> [AIM OF THE EXERCISE] Output must match the records, character for character.

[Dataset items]
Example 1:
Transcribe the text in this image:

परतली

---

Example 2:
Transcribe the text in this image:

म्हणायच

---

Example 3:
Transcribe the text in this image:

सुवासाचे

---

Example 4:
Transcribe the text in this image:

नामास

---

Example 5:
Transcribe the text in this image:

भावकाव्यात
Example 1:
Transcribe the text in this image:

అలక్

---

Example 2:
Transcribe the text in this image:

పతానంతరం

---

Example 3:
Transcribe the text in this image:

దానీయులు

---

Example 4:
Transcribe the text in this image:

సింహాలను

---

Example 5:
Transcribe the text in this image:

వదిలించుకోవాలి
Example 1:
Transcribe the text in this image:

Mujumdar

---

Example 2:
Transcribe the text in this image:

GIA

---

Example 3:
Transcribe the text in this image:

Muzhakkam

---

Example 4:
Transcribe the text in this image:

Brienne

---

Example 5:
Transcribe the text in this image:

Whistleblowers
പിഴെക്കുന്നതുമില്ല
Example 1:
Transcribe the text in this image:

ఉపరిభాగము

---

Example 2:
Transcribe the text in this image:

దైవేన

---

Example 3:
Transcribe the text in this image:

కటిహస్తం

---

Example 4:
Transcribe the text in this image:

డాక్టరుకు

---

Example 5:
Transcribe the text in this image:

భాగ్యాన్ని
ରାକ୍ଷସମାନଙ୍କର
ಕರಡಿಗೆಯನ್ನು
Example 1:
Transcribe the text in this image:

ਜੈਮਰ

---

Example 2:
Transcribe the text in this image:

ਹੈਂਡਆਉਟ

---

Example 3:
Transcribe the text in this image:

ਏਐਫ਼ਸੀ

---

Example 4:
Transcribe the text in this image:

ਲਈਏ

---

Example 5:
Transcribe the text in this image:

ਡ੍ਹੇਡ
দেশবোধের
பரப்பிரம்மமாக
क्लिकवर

> [RESULT FOR THIS EXERCISE]
Example 1:
Transcribe the text in this image:

परतली

---

Example 2:
Transcribe the text in this image:

म्हणायच

---

Example 3:
Transcribe the text in this image:

सुवासाचे

---

Example 4:
Transcribe the text in this image:

नामास

---

Example 5:
Transcribe the text in this image:

भावकाव्यात
Example 1:
Transcribe the text in this image:

అలక్

---

Example 2:
Transcribe the text in this image:

పతానంతరం

---

Example 3:
Transcribe the text in this image:

దానీయులు

---

Example 4:
Transcribe the text in this image:

సింహాలను

---

Example 5:
Transcribe the text in this image:

వదిలించుకోవాలి
Example 1:
Transcribe the text in this image:

Mujumdar

---

Example 2:
Transcribe the text in this image:

GIA

---

Example 3:
Transcribe the text in this image:

Muzhakkam

---

Example 4:
Transcribe the text in this image:

Brienne

---

Example 5:
Transcribe the text in this image:

Whistleblowers
പിഴെക്കുന്നതുമില്ല
Example 1:
Transcribe the text in this image:

ఉపరిభాగము

---

Example 2:
Transcribe the text in this image:

దైవేన

---

Example 3:
Transcribe the text in this image:

కటిహస్తం

---

Example 4:
Transcribe the text in this image:

డాక్టరుకు

---

Example 5:
Transcribe the text in this image:

భాగ్యాన్ని
ରାକ୍ଷସମାନଙ୍କର
ಕರಡಿಗೆಯನ್ನು
Example 1:
Transcribe the text in this image:

ਜੈਮਰ

---

Example 2:
Transcribe the text in this image:

ਹੈਂਡਆਉਟ

---

Example 3:
Transcribe the text in this image:

ਏਐਫ਼ਸੀ

---

Example 4:
Transcribe the text in this image:

ਲਈਏ

---

Example 5:
Transcribe the text in this image:

ਡ੍ਹੇਡ
দেশবোধের
பரப்பிரம்மமாக
क्लिकवर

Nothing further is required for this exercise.